„Der aktuell massive Preisanstieg bei den fossilen Energieträgern Öl und Gas wird das Heizen in diesem Winter massiv verteuern. Hinzu kommt zum 1.1.22 die zweite Stufe der CO2-Bepreisung“, erklärte Mietervereins-Geschäftsführer Reiner Wild. Dann wird der Aufschlag um 20 % steigen und circa 9,5 Cent pro Liter Heizöl bzw. 0,72 Cent pro Kilowattstunde Gas ausmachen. Das wird zu deutlichen Heizkosten-Nachzahlungen im nächsten Jahr führen und Mieterinnen und Mieter mit niedrigem Einkommen erheblich belasten. Die Energiearmut wird steigen. Laut Mikrozensus 2018 werden in Berlin 203.200 vermietete Wohnungen mit Öl beheizt, 492.000 vermietete Wohnungen mit Gas, Beheizung mit erneuerbaren Energien ist Mangelware.
„Als einen ersten Schritt verlangen wir das sofortige Ende der Abwälzbarkeit der CO2-Bepreisung auf die Mieterinnen und Mieter. Die CO2-Bepreisung für fossile Energieträger taugt in vermieteten Wohngebäuden nichts für den Klimaschutz“, so Wild, „denn die erwünschte Anreizwirkung für Vermieter in Investitionen zur Energieeinsparung verpufft, weil nach aktuell gültigem Recht Mieterinnen und Mieter für die höheren Energiepreise aufkommen müssen“. Der CO2-Preis soll zur Reduktion von CO2 beim Heizen beitragen. Doch Mieterinnen und Mieter haben keine Chance, den Wärmebedarf eines Gebäudes nachhaltig zu verringern, z.B. durch die Verringerung des Wärmeverlustes durch Dämmung, die Umstellung der Heizanlage oder gar den Einsatz erneuerbarer Energien. Dies liegt einzig in der Verantwortung des Vermieters. Der Mieterverein verweist darauf, dass Mieter schon heute im Rahmen der verbrauchsabhängigen Heizkostenabrechnung zum Energiesparen angehalten werden. Eine weitere Energieeinsparung durch Änderung des Verbrauchsverhaltens liegt höchstens im Bereich von 6 bis 10 Prozent – mit dem Risiko vermehrter Schimmelbildung und ungesunder Wohnverhältnisse. Durch Wärmedämmung und Heizanlagentausch kann aber aktuell 30 bis 40 Prozent eingespart werden. Die Hauptverantwortung für den gelingenden Klimaschutz liegt nun mal bei den Hauseigentümern. Beim CO2-Ausstoß durch Endverbraucher muss unterschieden werden. Heizen und Autofahren darf nicht gleich betrachtet werden. Etwa sieben Monate im Jahr muss geheizt werden, für die meisten privaten Autofahrten in der Stadt gibt es aber eine ökologischere Alternative. Der Berliner Mieterverein fordert daher von der neuen Bundesregierung eine sofortige Änderung der Betriebskostenverordnung, um die CO2-Bepreisung den Vermietern zu überantworten.

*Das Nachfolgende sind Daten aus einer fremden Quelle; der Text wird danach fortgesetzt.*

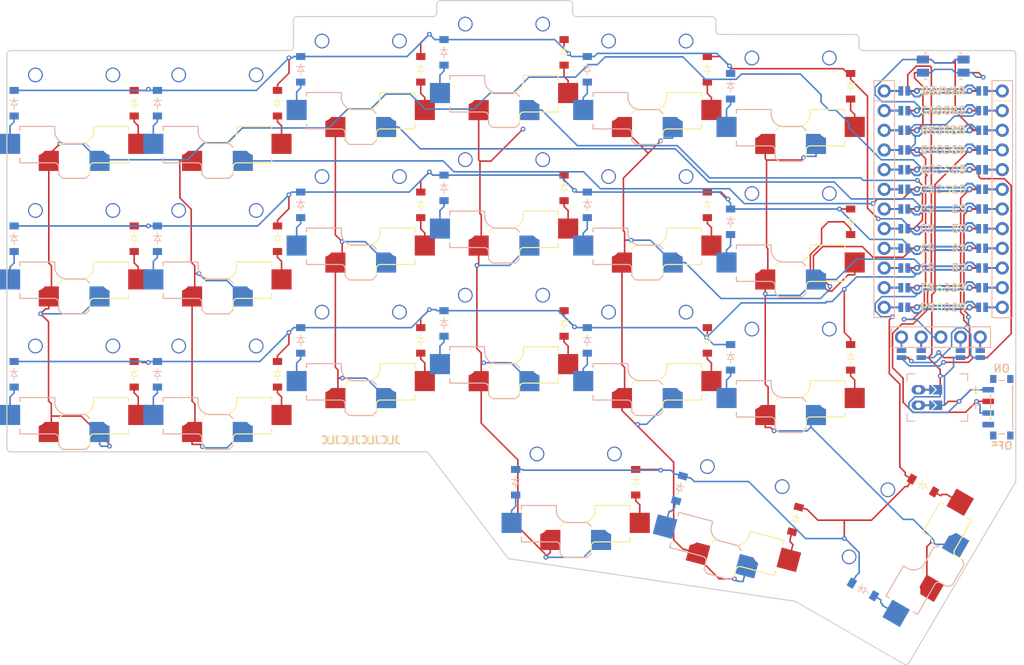
<source format=kicad_pcb>
(kicad_pcb
	(version 20240108)
	(generator "pcbnew")
	(generator_version "8.0")
	(general
		(thickness 1.6)
		(legacy_teardrops no)
	)
	(paper "A3")
	(title_block
		(title "corney_island_wireless")
		(date "2025-07-09")
		(rev "0.2")
		(company "ceoloide")
	)
	(layers
		(0 "F.Cu" signal)
		(31 "B.Cu" signal)
		(32 "B.Adhes" user "B.Adhesive")
		(33 "F.Adhes" user "F.Adhesive")
		(34 "B.Paste" user)
		(35 "F.Paste" user)
		(36 "B.SilkS" user "B.Silkscreen")
		(37 "F.SilkS" user "F.Silkscreen")
		(38 "B.Mask" user)
		(39 "F.Mask" user)
		(40 "Dwgs.User" user "User.Drawings")
		(41 "Cmts.User" user "User.Comments")
		(42 "Eco1.User" user "User.Eco1")
		(43 "Eco2.User" user "User.Eco2")
		(44 "Edge.Cuts" user)
		(45 "Margin" user)
		(46 "B.CrtYd" user "B.Courtyard")
		(47 "F.CrtYd" user "F.Courtyard")
		(48 "B.Fab" user)
		(49 "F.Fab" user)
	)
	(setup
		(pad_to_mask_clearance 0.05)
		(allow_soldermask_bridges_in_footprints no)
		(pcbplotparams
			(layerselection 0x00010fc_ffffffff)
			(plot_on_all_layers_selection 0x0000000_00000000)
			(disableapertmacros no)
			(usegerberextensions no)
			(usegerberattributes yes)
			(usegerberadvancedattributes yes)
			(creategerberjobfile yes)
			(dashed_line_dash_ratio 12.000000)
			(dashed_line_gap_ratio 3.000000)
			(svgprecision 4)
			(plotframeref no)
			(viasonmask no)
			(mode 1)
			(useauxorigin no)
			(hpglpennumber 1)
			(hpglpenspeed 20)
			(hpglpendiameter 15.000000)
			(pdf_front_fp_property_popups yes)
			(pdf_back_fp_property_popups yes)
			(dxfpolygonmode yes)
			(dxfimperialunits yes)
			(dxfusepcbnewfont yes)
			(psnegative no)
			(psa4output no)
			(plotreference yes)
			(plotvalue yes)
			(plotfptext yes)
			(plotinvisibletext no)
			(sketchpadsonfab no)
			(subtractmaskfromsilk no)
			(outputformat 1)
			(mirror no)
			(drillshape 1)
			(scaleselection 1)
			(outputdirectory "")
		)
	)
	(net 0 "")
	(net 1 "C0")
	(net 2 "outer_bottom_B")
	(net 3 "GND")
	(net 4 "outer_home_B")
	(net 5 "outer_top_B")
	(net 6 "C1")
	(net 7 "pinky_bottom_B")
	(net 8 "pinky_home_B")
	(net 9 "pinky_top_B")
	(net 10 "C2")
	(net 11 "ring_bottom_B")
	(net 12 "ring_home_B")
	(net 13 "ring_top_B")
	(net 14 "C3")
	(net 15 "middle_bottom_B")
	(net 16 "middle_home_B")
	(net 17 "middle_top_B")
	(net 18 "C4")
	(net 19 "index_bottom_B")
	(net 20 "index_home_B")
	(net 21 "index_top_B")
	(net 22 "C5")
	(net 23 "inner_bottom_B")
	(net 24 "inner_home_B")
	(net 25 "inner_top_B")
	(net 26 "near_home_B")
	(net 27 "mid_home_B")
	(net 28 "far_home_B")
	(net 29 "R2")
	(net 30 "R1")
	(net 31 "R0")
	(net 32 "R3")
	(net 33 "outer_bottom_F")
	(net 34 "outer_home_F")
	(net 35 "outer_top_F")
	(net 36 "pinky_bottom_F")
	(net 37 "pinky_home_F")
	(net 38 "pinky_top_F")
	(net 39 "ring_bottom_F")
	(net 40 "ring_home_F")
	(net 41 "ring_top_F")
	(net 42 "middle_bottom_F")
	(net 43 "middle_home_F")
	(net 44 "middle_top_F")
	(net 45 "index_bottom_F")
	(net 46 "index_home_F")
	(net 47 "index_top_F")
	(net 48 "inner_bottom_F")
	(net 49 "inner_home_F")
	(net 50 "inner_top_F")
	(net 51 "near_home_F")
	(net 52 "mid_home_F")
	(net 53 "far_home_F")
	(net 54 "RAW")
	(net 55 "RST")
	(net 56 "VCC")
	(net 57 "P16")
	(net 58 "P10")
	(net 59 "LED")
	(net 60 "DAT")
	(net 61 "SDA")
	(net 62 "SCL")
	(net 63 "CS")
	(net 64 "P9")
	(net 65 "MCU1_24")
	(net 66 "MCU1_1")
	(net 67 "MCU1_23")
	(net 68 "MCU1_2")
	(net 69 "MCU1_22")
	(net 70 "MCU1_3")
	(net 71 "MCU1_21")
	(net 72 "MCU1_4")
	(net 73 "MCU1_20")
	(net 74 "MCU1_5")
	(net 75 "MCU1_19")
	(net 76 "MCU1_6")
	(net 77 "MCU1_18")
	(net 78 "MCU1_7")
	(net 79 "MCU1_17")
	(net 80 "MCU1_8")
	(net 81 "MCU1_16")
	(net 82 "MCU1_9")
	(net 83 "MCU1_15")
	(net 84 "MCU1_10")
	(net 85 "MCU1_14")
	(net 86 "MCU1_11")
	(net 87 "MCU1_13")
	(net 88 "MCU1_12")
	(net 89 "DISP1_1")
	(net 90 "DISP1_2")
	(net 91 "DISP1_4")
	(net 92 "DISP1_5")
	(net 93 "BAT_P")
	(net 94 "JST1_1")
	(net 95 "JST1_2")
	(footprint "ceoloide:mounting_hole_npth" (layer "F.Cu") (at 204.927 100.4385))
	(footprint "ceoloide:diode_tht_sod123" (layer "F.Cu") (at 200.25 96.3125 -90))
	(footprint "ceoloide:diode_tht_sod123" (layer "F.Cu") (at 181.75 94.125 -90))
	(footprint "ceoloide:diode_tht_sod123" (layer "F.Cu") (at 172.5 112.4375 -90))
	(footprint "ceoloide:display_nice_view" (layer "F.Cu") (at 211.897 77))
	(footprint "ceoloide:switch_choc_v1_v2" (layer "F.Cu") (at 137 60.625 180))
	(footprint "ceoloide:diode_tht_sod123" (layer "F.Cu") (at 163.25 74.4375 -90))
	(footprint "ceoloide:switch_choc_v1_v2" (layer "F.Cu") (at 174 95.625 180))
	(footprint "ceoloide:switch_choc_v1_v2" (layer "F.Cu") (at 137 95.625 180))
	(footprint "ceoloide:diode_tht_sod123" (layer "F.Cu") (at 107.75 98.5 -90))
	(footprint "ceoloide:switch_choc_v1_v2" (layer "F.Cu") (at 192.5 62.8125 180))
	(footprint "ceoloide:switch_choc_v1_v2" (layer "F.Cu") (at 118.5 100 180))
	(footprint "ceoloide:diode_tht_sod123" (layer "F.Cu") (at 163.25 56.9375 -90))
	(footprint "ceoloide:power_switch_smd_side" (layer "F.Cu") (at 219.75 102.75))
	(footprint "ceoloide:diode_tht_sod123" (layer "F.Cu") (at 107.75 63.5 -90))
	(footprint "ceoloide:diode_tht_sod123" (layer "F.Cu") (at 200.25 61.3125 -90))
	(footprint "ceoloide:diode_tht_sod123" (layer "F.Cu") (at 209.5898 112.8606 -30))
	(footprint "ceoloide:switch_choc_v1_v2" (layer "F.Cu") (at 155.5 58.4375 180))
	(footprint "ceoloide:switch_choc_v1_v2" (layer "F.Cu") (at 185.25 116.6875 165))
	(footprint "ceoloide:mounting_hole_npth" (layer "F.Cu") (at 218.969 108.8825))
	(footprint "ceoloide:diode_tht_sod123" (layer "F.Cu") (at 181.75 76.625 -90))
	(footprint "ceoloide:diode_tht_sod123" (layer "F.Cu") (at 107.75 81 -90))
	(footprint "ceoloide:switch_choc_v1_v2" (layer "F.Cu") (at 137 78.125 180))
	(footprint "ceoloide:mcu_nice_nano" (layer "F.Cu") (at 212.204 74.62))
	(footprint "ceoloide:switch_choc_v1_v2" (layer "F.Cu") (at 192.5 80.3125 180))
	(footprint "ceoloide:switch_choc_v1_v2" (layer "F.Cu") (at 174 60.625 180))
	(footprint "ceoloide:diode_tht_sod123" (layer "F.Cu") (at 144.75 76.625 -90))
	(footprint "ceoloide:mounting_hole_npth" (layer "F.Cu") (at 151.157 107.365))
	(footprint "ceoloide:switch_choc_v1_v2" (layer "F.Cu") (at 192.5 97.8125 180))
	(footprint "ceoloide:diode_tht_sod123" (layer "F.Cu") (at 163.25 91.9375 -90))
	(footprint "ceoloide:diode_tht_sod123" (layer "F.Cu") (at 144.75 59.125 -90))
	(footprint "ceoloide:diode_tht_sod123" (layer "F.Cu") (at 144.75 94.125 -90))
	(footprint "ceoloide:switch_choc_v1_v2" (layer "F.Cu") (at 100 82.5 180))
	(footprint "ceoloide:switch_choc_v1_v2" (layer "F.Cu") (at 164.75 113.9375 180))
	(footprint "ceoloide:diode_tht_sod123" (layer "F.Cu") (at 200.25 78.8125 -90))
	(footprint "ceoloide:diode_tht_sod123" (layer "F.Cu") (at 126.25 81 -90))
	(footprint "ceoloide:switch_choc_v1_v2" (layer "F.Cu") (at 174 78.125 180))
	(footprint "ceoloide:switch_choc_v1_v2" (layer "F.Cu") (at 118.5 65 180))
	(footprint "ceoloide:diode_tht_sod123" (layer "F.Cu") (at 126.25 63.5 -90))
	(footprint "ceoloide:reset_switch_smd_side"
		(layer "F.Cu")
		(uuid "cc87ddad-a8f6-422a-8a61-69a2470ee5ff")
		(at 212.204 58.7125)
		(property "Reference" "RST1"
			(at 0 0 0)
			(layer "F.SilkS")
			(hide yes)
			(uuid "94100d23-7670-4da9-ad15-cff53342a441")
			(effects
				(font
					(size 1 1)
					(thickness 0.15)
				)
			)
		)
		(property "Value" ""
			(at 0 0 0)
			(layer "F.Fab")
			(uuid "143e2694-a4d7-4017-951a-536d2dbcc31f")
			(effects
				(font
					(size 1.27 1.27)
					(thickness 0.15)
				)
			)
		)
		(property "Footprint" ""
			(at 0 0 0)
			(layer "F.Fab")
			(hide yes)
			(uuid "ec5310ca-4248-4acb-90ba-e49b5092f5cc")
			(effects
				(font
	
... [392580 chars truncated]
</source>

Die aktuelle Preisentwicklung bei den fossilen Energieträgern zeigt aber auch, dass dieses Anreizmodell seine Grenzen hat und eigentlich nur wirkt, wenn die Energiepreise niedrig sind. Bei hohen Energiepreisen ist – mit Ausnahmen des vermieten Wohnungsbestandes – eine Anreizwirkung ohnehin geben. Die Wirkung der CO2-Bepreisung ist also massiv abhängig von den Energiepreisschwankungen. Damit hat sie einen deutlichen Nachteil gegenüber ordnungsrechtlichen Instrumenten.
„Zur Vermeidung der Energiearmut braucht es ab 2022 einen sinnvoll gestaffelten Zuschuss an Mieterhaushalte bei Vorlage der Heizkostenabrechnung“ so Wild. Der Zuschuss sollte abhängig sein von den Heizkosten, der beheizten Wohnfläche und dem Haushaltseinkommen und unbürokratisch ausgezahlt werden. Wenn in der Corona-Pandemie millionenfach Masken kostenfrei vergeben werden konnten, darf diese Hilfe nicht an der Bürokratie scheitern.